[Saved entries]
Content starts

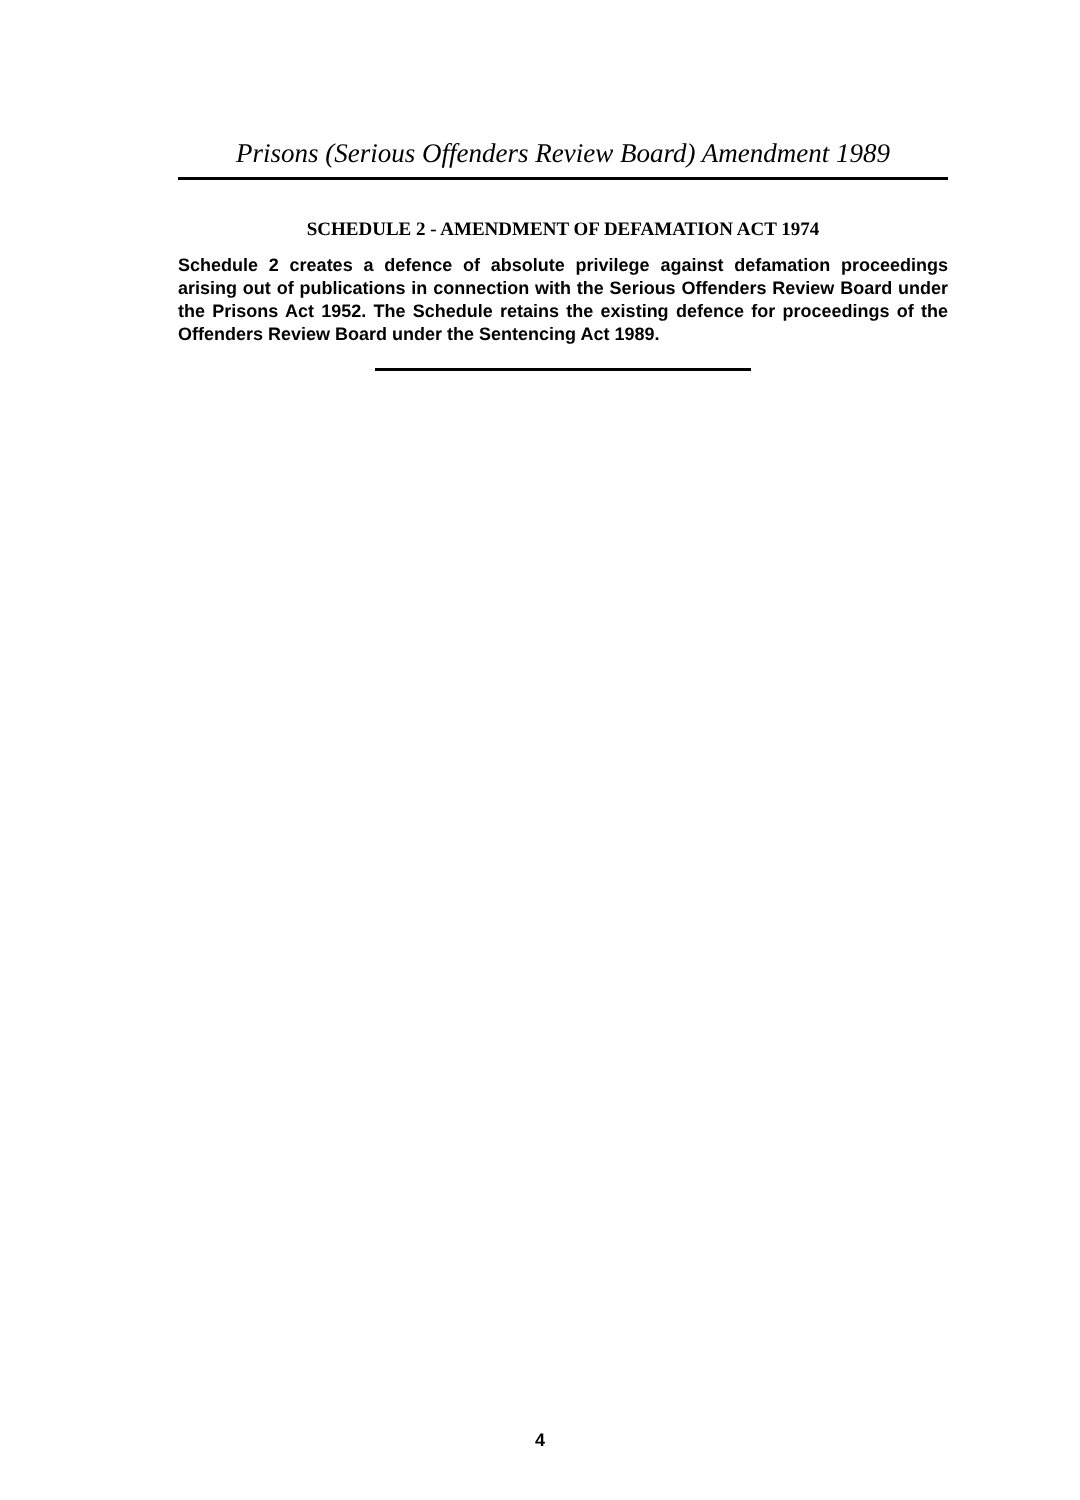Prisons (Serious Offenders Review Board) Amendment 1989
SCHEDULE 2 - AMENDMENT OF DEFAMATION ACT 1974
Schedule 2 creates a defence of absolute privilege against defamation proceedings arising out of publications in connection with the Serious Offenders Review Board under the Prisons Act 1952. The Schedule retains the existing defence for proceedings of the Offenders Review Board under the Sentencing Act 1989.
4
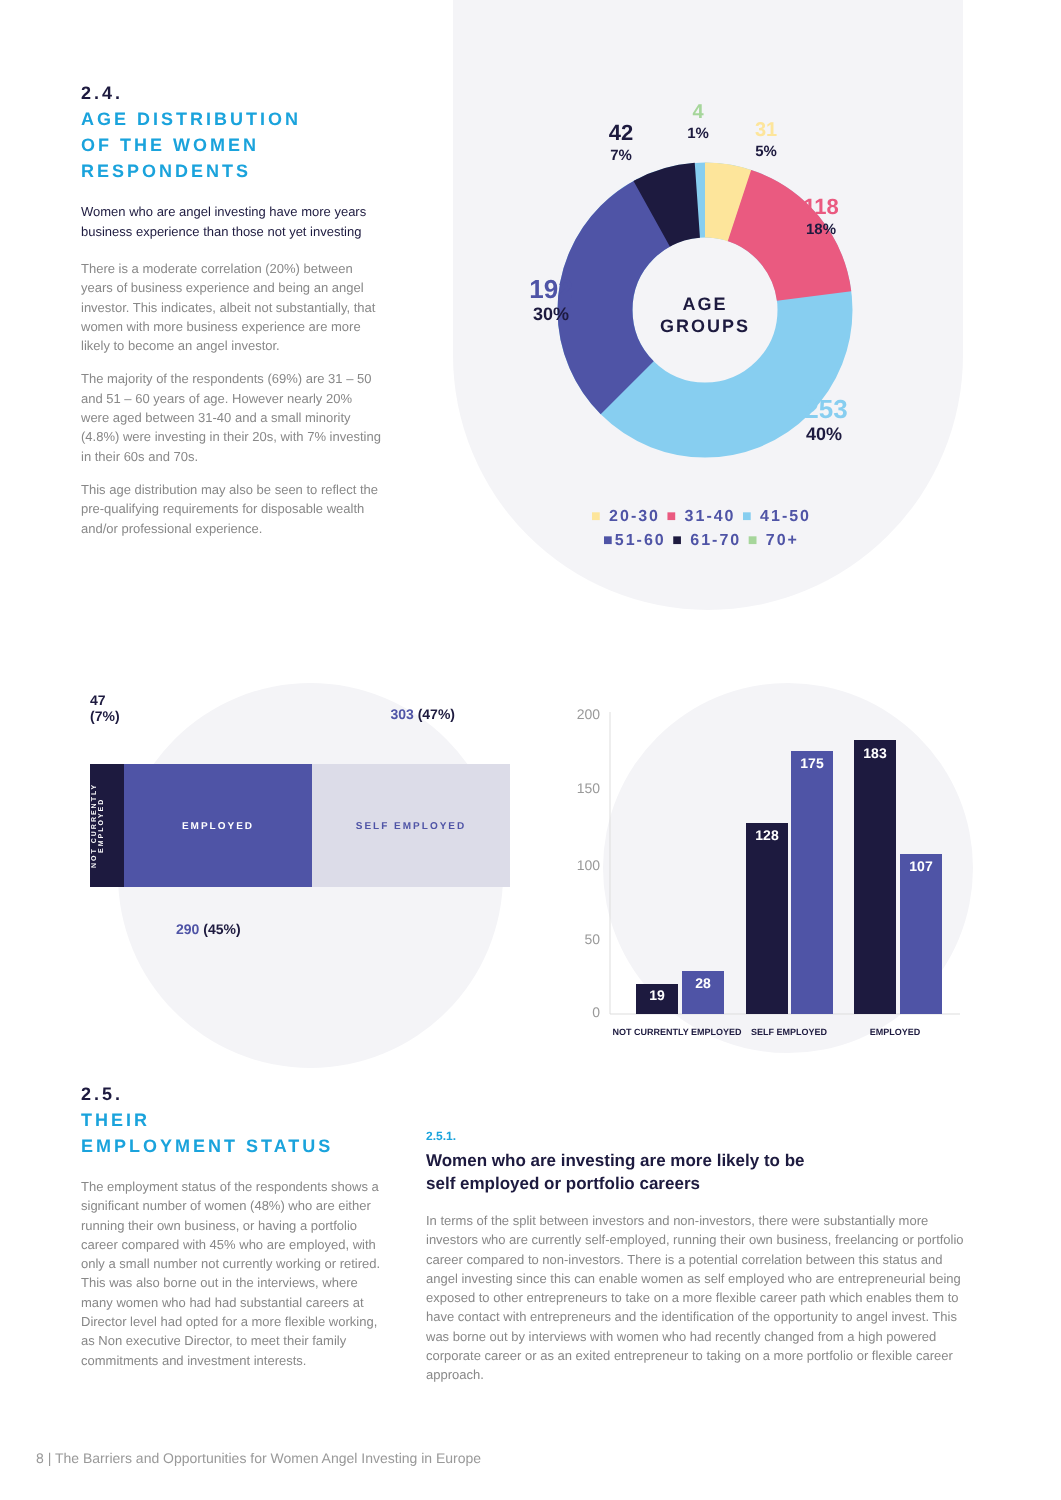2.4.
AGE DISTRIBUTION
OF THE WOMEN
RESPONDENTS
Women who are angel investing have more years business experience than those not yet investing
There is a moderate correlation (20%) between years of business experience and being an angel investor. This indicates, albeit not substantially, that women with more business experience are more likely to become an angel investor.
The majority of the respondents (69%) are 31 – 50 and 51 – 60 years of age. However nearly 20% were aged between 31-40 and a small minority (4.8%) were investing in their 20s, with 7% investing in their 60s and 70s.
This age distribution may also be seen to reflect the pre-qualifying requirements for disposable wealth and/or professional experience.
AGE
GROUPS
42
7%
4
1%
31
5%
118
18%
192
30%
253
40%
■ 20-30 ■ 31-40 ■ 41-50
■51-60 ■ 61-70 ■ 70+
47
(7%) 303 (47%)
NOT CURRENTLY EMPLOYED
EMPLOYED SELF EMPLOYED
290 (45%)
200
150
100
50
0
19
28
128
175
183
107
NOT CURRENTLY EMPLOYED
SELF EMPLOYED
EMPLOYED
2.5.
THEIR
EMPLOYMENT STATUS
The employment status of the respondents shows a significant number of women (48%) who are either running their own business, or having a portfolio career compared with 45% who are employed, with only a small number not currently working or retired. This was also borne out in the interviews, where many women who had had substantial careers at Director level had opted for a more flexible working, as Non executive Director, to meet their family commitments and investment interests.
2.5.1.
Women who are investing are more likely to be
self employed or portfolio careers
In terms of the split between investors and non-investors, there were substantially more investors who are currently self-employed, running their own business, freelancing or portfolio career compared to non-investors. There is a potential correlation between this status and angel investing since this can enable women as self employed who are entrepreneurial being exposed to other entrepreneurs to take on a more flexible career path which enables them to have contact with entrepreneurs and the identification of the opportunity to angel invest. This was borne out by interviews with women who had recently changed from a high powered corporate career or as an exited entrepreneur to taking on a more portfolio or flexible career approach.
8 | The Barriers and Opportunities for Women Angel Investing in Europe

Content ends
Content starts

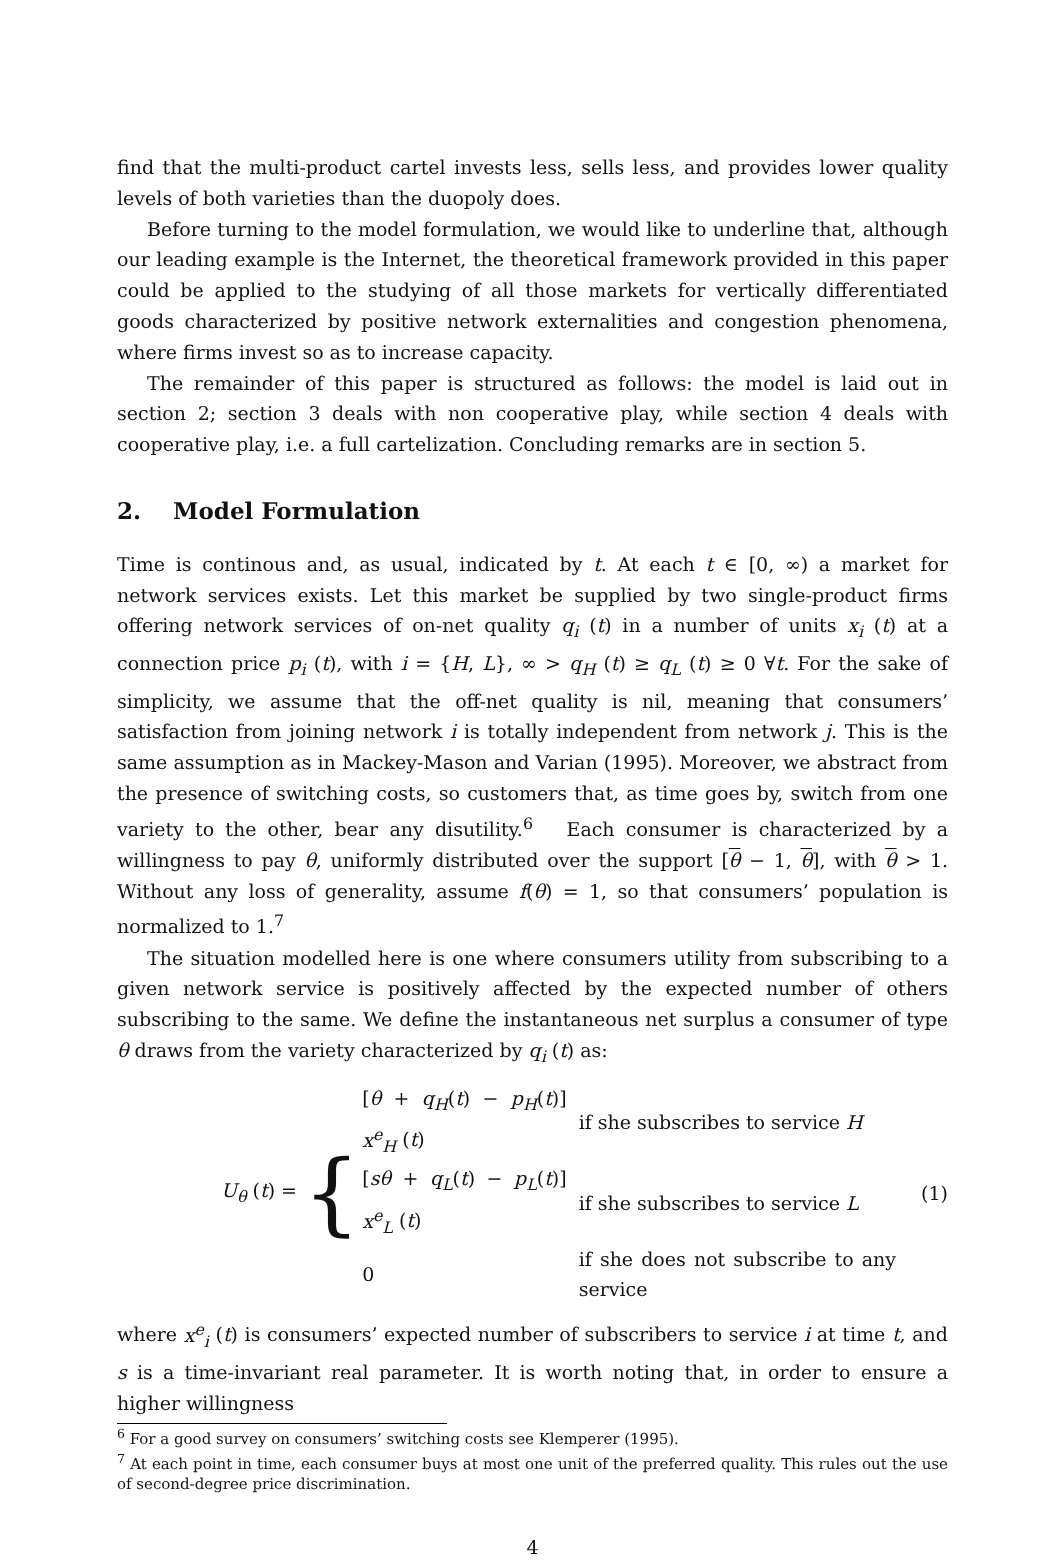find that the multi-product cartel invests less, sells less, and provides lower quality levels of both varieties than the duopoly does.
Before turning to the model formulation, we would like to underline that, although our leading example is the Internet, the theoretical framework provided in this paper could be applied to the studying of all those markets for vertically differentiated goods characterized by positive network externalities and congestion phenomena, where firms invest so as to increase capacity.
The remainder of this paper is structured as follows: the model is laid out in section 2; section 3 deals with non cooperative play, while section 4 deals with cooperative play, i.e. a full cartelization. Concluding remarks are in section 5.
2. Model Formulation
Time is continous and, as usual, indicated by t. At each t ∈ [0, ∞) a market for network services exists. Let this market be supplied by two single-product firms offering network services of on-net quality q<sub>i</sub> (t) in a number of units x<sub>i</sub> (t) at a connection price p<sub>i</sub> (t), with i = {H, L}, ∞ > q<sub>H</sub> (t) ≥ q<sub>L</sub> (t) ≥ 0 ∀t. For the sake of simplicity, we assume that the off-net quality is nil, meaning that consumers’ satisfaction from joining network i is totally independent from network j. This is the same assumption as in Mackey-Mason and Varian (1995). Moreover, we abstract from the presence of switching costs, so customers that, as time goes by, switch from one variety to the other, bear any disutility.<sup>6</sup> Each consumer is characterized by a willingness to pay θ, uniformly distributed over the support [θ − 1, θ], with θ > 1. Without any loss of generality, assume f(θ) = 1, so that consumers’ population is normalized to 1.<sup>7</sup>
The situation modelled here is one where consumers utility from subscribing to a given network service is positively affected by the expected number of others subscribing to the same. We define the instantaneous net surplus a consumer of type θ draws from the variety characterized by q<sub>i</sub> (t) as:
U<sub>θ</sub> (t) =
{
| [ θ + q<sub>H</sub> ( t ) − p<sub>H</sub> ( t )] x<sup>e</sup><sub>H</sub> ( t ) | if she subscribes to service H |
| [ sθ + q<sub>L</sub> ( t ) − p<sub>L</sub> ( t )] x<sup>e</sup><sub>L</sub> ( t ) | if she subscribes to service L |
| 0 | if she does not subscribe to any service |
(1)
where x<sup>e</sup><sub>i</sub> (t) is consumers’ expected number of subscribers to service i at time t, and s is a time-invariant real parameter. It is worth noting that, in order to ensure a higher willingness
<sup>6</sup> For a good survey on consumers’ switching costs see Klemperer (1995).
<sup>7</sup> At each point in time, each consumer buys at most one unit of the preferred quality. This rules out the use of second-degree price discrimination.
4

Content ends
Content starts

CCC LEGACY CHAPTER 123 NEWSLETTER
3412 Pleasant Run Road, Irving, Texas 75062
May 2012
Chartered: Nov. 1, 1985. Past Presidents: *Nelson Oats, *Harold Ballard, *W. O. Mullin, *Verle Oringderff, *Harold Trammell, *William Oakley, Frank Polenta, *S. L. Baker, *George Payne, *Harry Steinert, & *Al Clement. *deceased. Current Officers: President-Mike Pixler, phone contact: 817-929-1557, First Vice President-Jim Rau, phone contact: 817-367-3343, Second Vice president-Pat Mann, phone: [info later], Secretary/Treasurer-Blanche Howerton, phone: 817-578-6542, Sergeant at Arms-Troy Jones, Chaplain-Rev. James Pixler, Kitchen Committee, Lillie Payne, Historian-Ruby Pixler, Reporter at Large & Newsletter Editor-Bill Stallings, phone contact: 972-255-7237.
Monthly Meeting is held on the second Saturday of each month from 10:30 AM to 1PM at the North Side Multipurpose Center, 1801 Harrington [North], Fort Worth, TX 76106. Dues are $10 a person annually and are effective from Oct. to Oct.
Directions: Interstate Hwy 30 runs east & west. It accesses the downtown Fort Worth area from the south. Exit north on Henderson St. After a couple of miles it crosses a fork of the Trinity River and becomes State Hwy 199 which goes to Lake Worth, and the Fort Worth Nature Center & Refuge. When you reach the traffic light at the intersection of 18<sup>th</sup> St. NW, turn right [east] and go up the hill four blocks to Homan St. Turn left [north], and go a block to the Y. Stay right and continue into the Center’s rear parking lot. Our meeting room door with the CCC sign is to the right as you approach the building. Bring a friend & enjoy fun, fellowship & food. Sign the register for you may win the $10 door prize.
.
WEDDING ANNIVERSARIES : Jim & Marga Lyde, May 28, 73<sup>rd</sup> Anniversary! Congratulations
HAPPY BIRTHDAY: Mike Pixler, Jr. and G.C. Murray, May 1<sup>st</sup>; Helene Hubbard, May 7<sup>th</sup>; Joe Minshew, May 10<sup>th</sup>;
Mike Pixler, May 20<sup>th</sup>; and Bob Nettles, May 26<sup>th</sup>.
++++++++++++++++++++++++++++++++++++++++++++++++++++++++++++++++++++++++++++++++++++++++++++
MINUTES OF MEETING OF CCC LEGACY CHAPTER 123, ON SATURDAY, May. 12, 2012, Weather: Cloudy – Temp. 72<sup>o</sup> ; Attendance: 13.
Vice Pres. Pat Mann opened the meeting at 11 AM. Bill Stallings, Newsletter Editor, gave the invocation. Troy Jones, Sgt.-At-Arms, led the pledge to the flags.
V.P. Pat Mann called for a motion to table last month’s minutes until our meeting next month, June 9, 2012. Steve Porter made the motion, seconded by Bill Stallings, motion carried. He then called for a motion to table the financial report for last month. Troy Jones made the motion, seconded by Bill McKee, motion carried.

Content ends

EXERCISE DETAILS
In the entries above, which lines run from the one with "Prisons (Serious Offenders" up to and including the one with "SCHEDULE 2 - AMENDMENT OF DEFAMATION ACT 1974"? Write them out exactly, without the pictures.

YOUR SOLUTION
Prisons (Serious Offenders Review Board) Amendment 1989
SCHEDULE 2 - AMENDMENT OF DEFAMATION ACT 1974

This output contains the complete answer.